- [SOURCE MATERIAL]
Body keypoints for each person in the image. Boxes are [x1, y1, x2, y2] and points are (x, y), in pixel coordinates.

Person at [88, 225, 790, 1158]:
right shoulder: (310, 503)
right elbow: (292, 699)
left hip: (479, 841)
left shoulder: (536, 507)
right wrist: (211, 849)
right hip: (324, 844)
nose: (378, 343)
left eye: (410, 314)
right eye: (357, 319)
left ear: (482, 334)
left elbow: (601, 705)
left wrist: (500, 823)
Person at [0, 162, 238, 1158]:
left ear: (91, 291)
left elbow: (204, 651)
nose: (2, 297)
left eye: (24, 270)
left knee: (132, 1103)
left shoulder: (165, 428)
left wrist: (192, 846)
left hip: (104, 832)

...

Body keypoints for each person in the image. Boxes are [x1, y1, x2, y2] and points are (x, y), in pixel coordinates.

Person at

- [YOUR INSTRUCTIONS] Given the records above, return exactly the lines starting at the line containing "right hip: (324, 844)" and ending at the line containing "left hip: (104, 832)", including both.

- [TASK RESPONSE]
right hip: (324, 844)
nose: (378, 343)
left eye: (410, 314)
right eye: (357, 319)
left ear: (482, 334)
left elbow: (601, 705)
left wrist: (500, 823)
Person at [0, 162, 238, 1158]:
left ear: (91, 291)
left elbow: (204, 651)
nose: (2, 297)
left eye: (24, 270)
left knee: (132, 1103)
left shoulder: (165, 428)
left wrist: (192, 846)
left hip: (104, 832)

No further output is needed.